At X Gallery we store artworks for private and institutional clients and aid in the temporary holding of pieces for major exhibits. In 2017-2018 we worked with the Governor’s Office for an exhibition of works by Richard Thompson, a significant contributor to the arts culture of the Pacific Northwest.

Recently we were pleased to hear that Thompson had two large scale paintings added to the permanent collection of the Modern Art Museum of Fort Worth, Texas. In early December 2020 William Campbell Contemporary Art announced that Cloud Palettes and Big Head, both oil on canvas, would be acquired by the Museum.

Thompson’s work combines formal rigor and precise technical skill, with an animated landscape tinged with humor. Thompson’s work is reminiscent of the early American folk painting tradition defined by careful spatial composition and clearly defined and ordered forms throughout the canvas. Each area is attended to equally with nothing called out by surface treatments or varied brushwork. Often viewers of this style of painting are drawn in by its approachability and the calmness afforded by the presentation. With Thompson’s work, one is continually surprised by what happens after this initial introduction.

While his work is landscape oriented, the forms that he makes in this traditional genre take a surrealistic and surprising turn. The forms are actually rather destabilizing which makes for a repeated return to the image as if trying to understand what is really being seen. This in combination with the color palette, which is full of restraint, but punctuated by clearly contemporary colors, and the size of the pieces, which are generally quite large, the work tends to envelop, almost overwhelm the viewer. These techniques make for a lively engagement with and commentary on pastoralism—historically as well as now.

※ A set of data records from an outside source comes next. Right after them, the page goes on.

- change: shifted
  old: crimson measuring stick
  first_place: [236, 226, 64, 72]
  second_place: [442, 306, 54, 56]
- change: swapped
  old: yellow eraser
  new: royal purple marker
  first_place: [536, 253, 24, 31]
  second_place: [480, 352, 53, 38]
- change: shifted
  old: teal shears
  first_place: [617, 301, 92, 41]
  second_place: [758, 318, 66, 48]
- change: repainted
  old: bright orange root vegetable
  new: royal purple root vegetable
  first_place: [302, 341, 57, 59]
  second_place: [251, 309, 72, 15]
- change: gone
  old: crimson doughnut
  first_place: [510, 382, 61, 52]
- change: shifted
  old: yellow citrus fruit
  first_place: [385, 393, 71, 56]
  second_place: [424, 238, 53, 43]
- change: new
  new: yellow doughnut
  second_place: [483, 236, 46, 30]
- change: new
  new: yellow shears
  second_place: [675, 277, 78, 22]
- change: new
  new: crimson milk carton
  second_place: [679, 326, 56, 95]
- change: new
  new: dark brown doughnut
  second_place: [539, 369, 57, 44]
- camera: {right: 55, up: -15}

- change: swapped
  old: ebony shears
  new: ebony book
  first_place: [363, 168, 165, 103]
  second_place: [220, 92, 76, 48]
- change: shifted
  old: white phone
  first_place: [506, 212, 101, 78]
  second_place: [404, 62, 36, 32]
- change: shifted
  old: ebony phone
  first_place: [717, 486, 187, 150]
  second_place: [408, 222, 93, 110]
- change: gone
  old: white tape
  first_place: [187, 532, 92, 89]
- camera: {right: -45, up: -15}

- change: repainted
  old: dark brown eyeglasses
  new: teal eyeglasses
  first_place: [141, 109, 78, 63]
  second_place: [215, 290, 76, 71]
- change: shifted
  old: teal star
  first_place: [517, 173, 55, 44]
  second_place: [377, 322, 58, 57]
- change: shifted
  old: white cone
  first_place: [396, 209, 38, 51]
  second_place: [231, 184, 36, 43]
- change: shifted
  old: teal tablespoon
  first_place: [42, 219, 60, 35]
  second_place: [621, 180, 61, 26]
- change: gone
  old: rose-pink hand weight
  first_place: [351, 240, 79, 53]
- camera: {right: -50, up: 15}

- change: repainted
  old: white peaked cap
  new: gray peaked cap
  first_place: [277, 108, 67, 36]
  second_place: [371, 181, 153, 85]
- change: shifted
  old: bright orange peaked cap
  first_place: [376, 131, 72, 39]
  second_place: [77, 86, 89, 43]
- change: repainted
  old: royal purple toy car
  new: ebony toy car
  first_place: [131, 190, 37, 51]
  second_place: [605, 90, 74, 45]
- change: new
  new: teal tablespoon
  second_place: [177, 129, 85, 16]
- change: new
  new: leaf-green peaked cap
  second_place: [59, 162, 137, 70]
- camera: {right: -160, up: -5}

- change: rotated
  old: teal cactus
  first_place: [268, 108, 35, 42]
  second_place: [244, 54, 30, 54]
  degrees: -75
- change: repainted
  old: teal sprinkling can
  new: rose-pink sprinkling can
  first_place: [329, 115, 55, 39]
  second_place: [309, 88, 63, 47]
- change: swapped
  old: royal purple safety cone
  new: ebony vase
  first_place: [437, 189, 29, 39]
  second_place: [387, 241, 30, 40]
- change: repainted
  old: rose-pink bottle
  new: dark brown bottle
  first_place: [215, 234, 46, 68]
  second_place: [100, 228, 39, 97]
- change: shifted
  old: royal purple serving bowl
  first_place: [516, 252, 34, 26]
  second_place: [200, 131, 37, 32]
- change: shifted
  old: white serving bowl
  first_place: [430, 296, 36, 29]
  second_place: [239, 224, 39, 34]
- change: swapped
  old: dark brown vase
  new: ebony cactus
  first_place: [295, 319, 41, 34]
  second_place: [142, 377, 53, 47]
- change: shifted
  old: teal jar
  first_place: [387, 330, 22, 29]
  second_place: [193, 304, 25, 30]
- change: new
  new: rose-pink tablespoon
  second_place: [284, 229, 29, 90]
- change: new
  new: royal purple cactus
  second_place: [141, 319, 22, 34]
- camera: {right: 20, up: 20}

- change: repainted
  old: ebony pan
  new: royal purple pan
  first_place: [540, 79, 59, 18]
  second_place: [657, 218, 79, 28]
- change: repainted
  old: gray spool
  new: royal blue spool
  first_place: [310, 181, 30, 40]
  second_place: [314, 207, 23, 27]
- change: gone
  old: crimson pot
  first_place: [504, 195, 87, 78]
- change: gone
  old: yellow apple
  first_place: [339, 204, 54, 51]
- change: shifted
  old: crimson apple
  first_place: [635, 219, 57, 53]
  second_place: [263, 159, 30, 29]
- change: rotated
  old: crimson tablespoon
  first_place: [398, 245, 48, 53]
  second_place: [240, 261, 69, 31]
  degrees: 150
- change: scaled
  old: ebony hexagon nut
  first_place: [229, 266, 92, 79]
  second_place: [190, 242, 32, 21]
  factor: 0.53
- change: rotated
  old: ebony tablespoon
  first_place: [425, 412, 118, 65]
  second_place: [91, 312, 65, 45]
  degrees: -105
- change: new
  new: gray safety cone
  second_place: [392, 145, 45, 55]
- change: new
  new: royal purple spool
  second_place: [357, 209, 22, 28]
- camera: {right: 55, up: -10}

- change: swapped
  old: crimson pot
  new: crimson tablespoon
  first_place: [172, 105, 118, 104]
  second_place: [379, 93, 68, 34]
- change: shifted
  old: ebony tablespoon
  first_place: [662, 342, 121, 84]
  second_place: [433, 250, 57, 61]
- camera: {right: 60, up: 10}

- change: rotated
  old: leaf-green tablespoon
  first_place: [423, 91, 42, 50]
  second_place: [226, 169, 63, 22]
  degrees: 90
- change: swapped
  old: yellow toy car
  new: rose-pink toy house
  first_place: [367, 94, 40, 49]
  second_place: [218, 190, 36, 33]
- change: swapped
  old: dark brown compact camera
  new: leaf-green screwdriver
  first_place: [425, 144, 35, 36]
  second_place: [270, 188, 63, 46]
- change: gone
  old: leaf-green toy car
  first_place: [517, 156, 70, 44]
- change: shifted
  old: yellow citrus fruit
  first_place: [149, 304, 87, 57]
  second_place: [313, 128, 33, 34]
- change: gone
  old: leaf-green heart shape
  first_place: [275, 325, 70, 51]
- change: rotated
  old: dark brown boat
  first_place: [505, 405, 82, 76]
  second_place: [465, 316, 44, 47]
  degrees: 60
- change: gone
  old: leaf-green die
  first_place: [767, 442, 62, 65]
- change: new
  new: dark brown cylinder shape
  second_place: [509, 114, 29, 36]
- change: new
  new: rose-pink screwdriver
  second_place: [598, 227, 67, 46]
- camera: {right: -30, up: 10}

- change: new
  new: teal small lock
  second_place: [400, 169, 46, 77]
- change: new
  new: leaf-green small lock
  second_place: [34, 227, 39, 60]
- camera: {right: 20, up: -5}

Thompson’s obvious affection for both the natural world and his audience seems deeply connected to both having grown up on a farm in Dayton, Oregon and his career as an educator. He discovered art while a forestry student at Oregon State University in the 1960’s and pursued both a studio and academic career for thirty years including as Professor of Art at the University of Texas in Austin and Dean of the School of Art and Design at Alfred University in New York. He returned to his family farm in Oregon in 2011 where he has continued to paint and show his work, most recently with a large piece, Home Pool, added to the Salem Convention Center’s permanent collection of public art.

Thompson has exhibited across the United States and overseas. His work has twice been included in Whitney Museum of American Art Biennials and was included in the 2014 and 2016 Oregon Biennials hosted by Disjecta in Portland, and recently shown in exhibitions in Texas and New Mexico. His works are in the collections of the Portland Art Museum, the Hallie Ford Museum and other public and private collections.